On reconnaît les préconisations néolibérales de la troïka, dont le fondement est que la relance de l’activité économique peut provenir d’une diminution de la dépense publique (salaires et investissements publics, transferts sociaux) au moment où l’investissement privé défaille. Or, le FMI a reconnu en 2013 que le multiplicateur budgétaire était supérieur à 1. Si on diminue la dépense publique en période de récession, l’impact négatif sera d’environ une fois et demie supérieur sur le produit national. D’autre part, le discours anti-dépense publique et anti-impôt oublie que le travail effectué dans les services non marchands est éminemment productif. Le gouvernement cherche 50 milliards d’ici à 2017. N’y a-t-il personne à Bercy qui sache que c’est justement le montant des intérêts versés chaque année au titre de la dette publique ?

Quel changement de trajectoire économique préconiseriez-vous ?

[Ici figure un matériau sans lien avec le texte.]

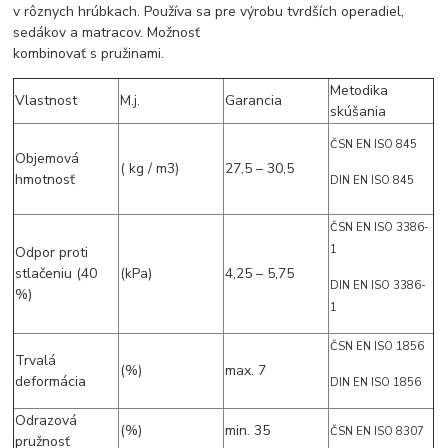
v rôznych hrúbkach. Používa sa pre výrobu tvrdších operadiel,
sedákov a matracov. Možnosť
kombinovať s pružinami.
Metodika
Vlastnost
M.j.
Garancia
skúšania
ČSN EN ISO 845
Objemová
( kg / m3)
27,5 – 30,5
hmotnosť
DIN EN ISO 845
ČSN EN ISO 3386-
1
Odpor proti
stlačeniu (40
(kPa)
4,25 – 5,75
DIN EN ISO 3386-
%)
1
ČSN EN ISO 1856
Trvalá
(%)
max. 7
deformácia
DIN EN ISO 1856
Odrazová
(%)
min. 35
ČSN EN ISO 8307
pružnosť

Aucun changement n’est possible sans prendre la véritable mesure de la double nature de la crise : sociale et écologique. Deux bifurcations stratégiques sont donc nécessaires. Premièrement : faire cesser la préférence pour les actionnaires, au moyen de la fixation d’une limite aux revenus, d’une réforme fiscale très progressive pour rétablir de cette manière les comptes publics, de la réhabilitation du droit du travail, de la poursuite du mouvement séculaire de baisse du temps de travail, de la préservation de l’espace de la protection sociale (santé et retraites notamment), de la domestication des banques et de la « déprivatisation » des biens communs. Tout cela est possible au niveau national. En ce qui concerne le niveau européen, notamment la politique de la Banque centrale, le moment est venu d’engager un bras de fer pour enfreindre les normes de politique monétaire. Deuxièmement : la rupture avec le modèle productiviste devient urgente, sachant qu’elle s’étalera sur des décennies. Il s’agit d’engager résolument la transition énergétique, d’abord par des économies d’énergie et par des investissements massifs dans les énergies renouvelables. D’où la nécessité renforcée de maîtriser la politique du crédit. La réindustrialisation ne consistera pas à restaurer les industries des Trente Glorieuses disparues, mais à oser s’aventurer dans une reconversion où la priorité donnée à la qualité du travail et de la production et à l’équilibre des territoires prendra le pas sur la recherche de la compétitivité. La compétitivité pour conquérir toujours plus de marchés extérieurs ne pourrait que perpétuer la fuite en avant productiviste, bien peu socialiste.

[^2]: Collectif rassemblant une vingtaine d’organisations, de partis politiques, de syndicats et d’associations, dont le Front de gauche.